→ **What the exercise asks**
Although the entries contain pictures, the copy should hold only their exact text.

→ **Data**

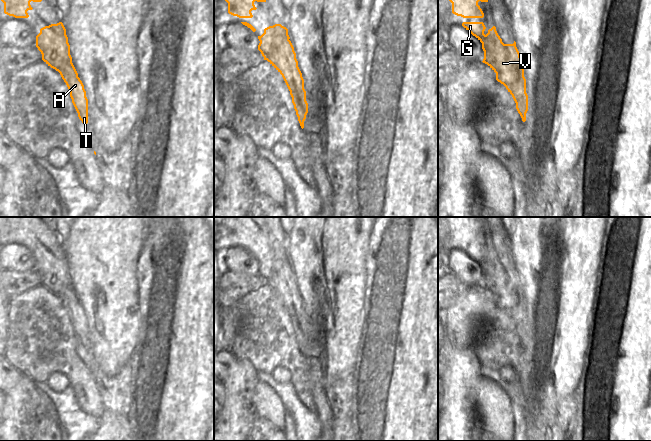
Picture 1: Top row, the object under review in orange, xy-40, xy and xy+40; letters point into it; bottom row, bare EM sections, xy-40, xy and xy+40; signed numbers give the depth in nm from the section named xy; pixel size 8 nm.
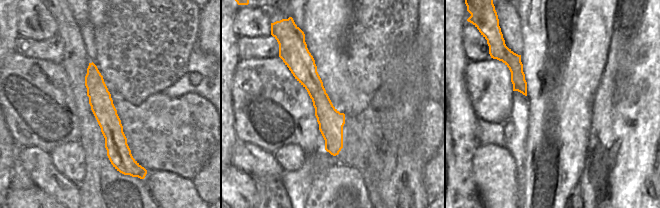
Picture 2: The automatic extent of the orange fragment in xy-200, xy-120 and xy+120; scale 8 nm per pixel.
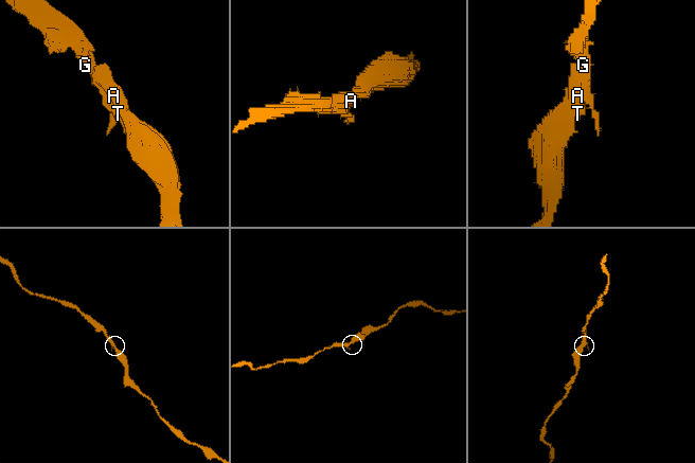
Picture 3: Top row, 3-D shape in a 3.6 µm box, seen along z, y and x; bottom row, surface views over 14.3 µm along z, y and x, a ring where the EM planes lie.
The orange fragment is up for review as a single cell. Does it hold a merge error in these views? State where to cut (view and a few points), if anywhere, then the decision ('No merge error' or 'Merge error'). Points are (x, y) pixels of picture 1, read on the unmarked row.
No split. No merge error

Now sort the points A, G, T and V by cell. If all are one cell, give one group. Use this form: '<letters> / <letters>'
A G T V

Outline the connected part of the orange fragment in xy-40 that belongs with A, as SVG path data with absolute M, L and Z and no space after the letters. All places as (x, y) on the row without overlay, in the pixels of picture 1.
M59 246L41 252L36 260L36 271L42 278L42 284L60 297L70 315L79 343L83 348L87 348L88 323L84 309L72 287L70 269L63 247Z

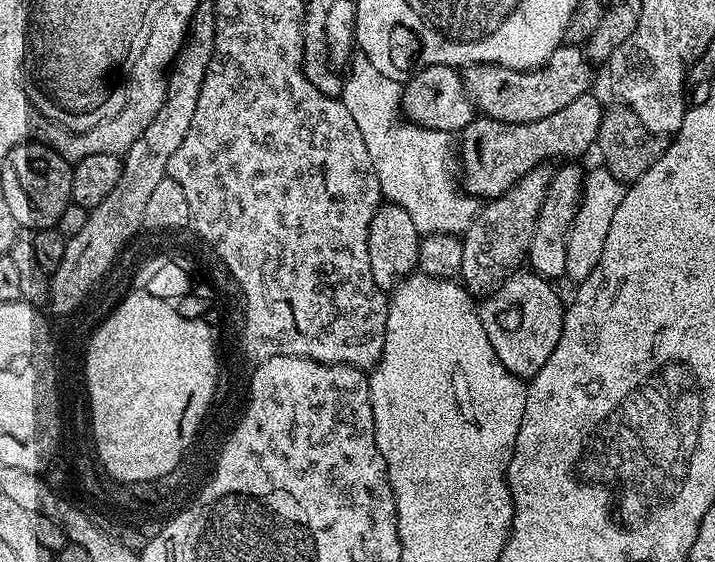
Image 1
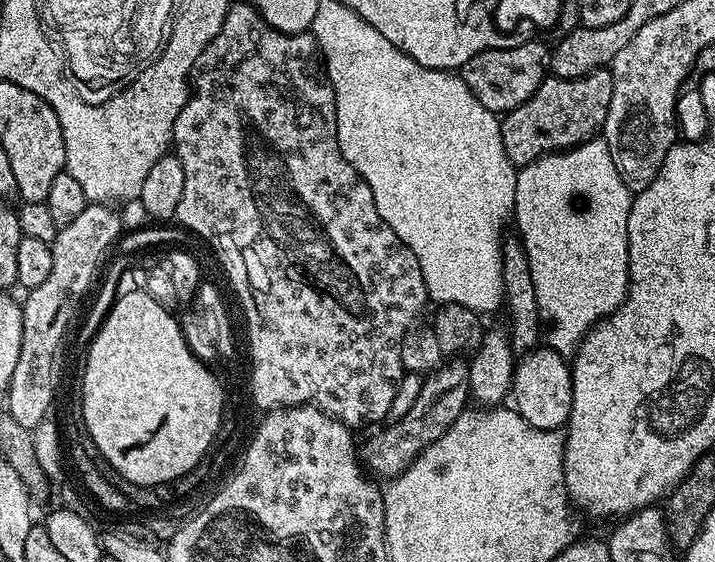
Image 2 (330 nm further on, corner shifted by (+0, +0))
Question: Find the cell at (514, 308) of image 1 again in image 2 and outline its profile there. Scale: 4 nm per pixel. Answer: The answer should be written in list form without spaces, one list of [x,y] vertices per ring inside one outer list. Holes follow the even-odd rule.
[[[537,346],[519,357],[510,393],[514,407],[530,426],[538,430],[560,430],[572,413],[572,370],[569,361],[547,346]]]

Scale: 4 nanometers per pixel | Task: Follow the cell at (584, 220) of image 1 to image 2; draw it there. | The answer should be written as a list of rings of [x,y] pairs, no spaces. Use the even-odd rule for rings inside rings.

→ **Expected output**
Picture 1: Top row, the object under review in orange, xy-40, xy and xy+40; letters point into it; bottom row, bare EM sections, xy-40, xy and xy+40; signed numbers give the depth in nm from the section named xy; pixel size 8 nm.
Picture 2: The automatic extent of the orange fragment in xy-200, xy-120 and xy+120; scale 8 nm per pixel.
Picture 3: Top row, 3-D shape in a 3.6 µm box, seen along z, y and x; bottom row, surface views over 14.3 µm along z, y and x, a ring where the EM planes lie.
The orange fragment is up for review as a single cell. Does it hold a merge error in these views? State where to cut (view and a few points), if anywhere, then the decision ('No merge error' or 'Merge error'). Points are (x, y) pixels of picture 1, read on the unmarked row.
No split. No merge error

Now sort the points A, G, T and V by cell. If all are one cell, give one group. Use this form: '<letters> / <letters>'
A G T V

Outline the connected part of the orange fragment in xy-40 that belongs with A, as SVG path data with absolute M, L and Z and no space after the letters. All places as (x, y) on the row without overlay, in the pixels of picture 1.
M59 246L41 252L36 260L36 271L42 278L42 284L60 297L70 315L79 343L83 348L87 348L88 323L84 309L72 287L70 269L63 247Z

Image 1
Image 2 (330 nm further on, corner shifted by (+0, +0))
Question: Find the cell at (514, 308) of image 1 again in image 2 and outline its profile there. Scale: 4 nm per pixel. Answer: The answer should be written in list form without spaces, one list of [x,y] vertices per ring inside one outer list. Holes follow the even-odd rule.
[[[537,346],[519,357],[510,393],[514,407],[530,426],[538,430],[560,430],[572,413],[572,370],[569,361],[547,346]]]

Scale: 4 nanometers per pixel | Task: Follow the cell at (584, 220) of image 1 to image 2; draw it there. | The answer should be written as a list of rings of [x,y] pairs, no spaces. Use the even-odd rule for rings inside rings.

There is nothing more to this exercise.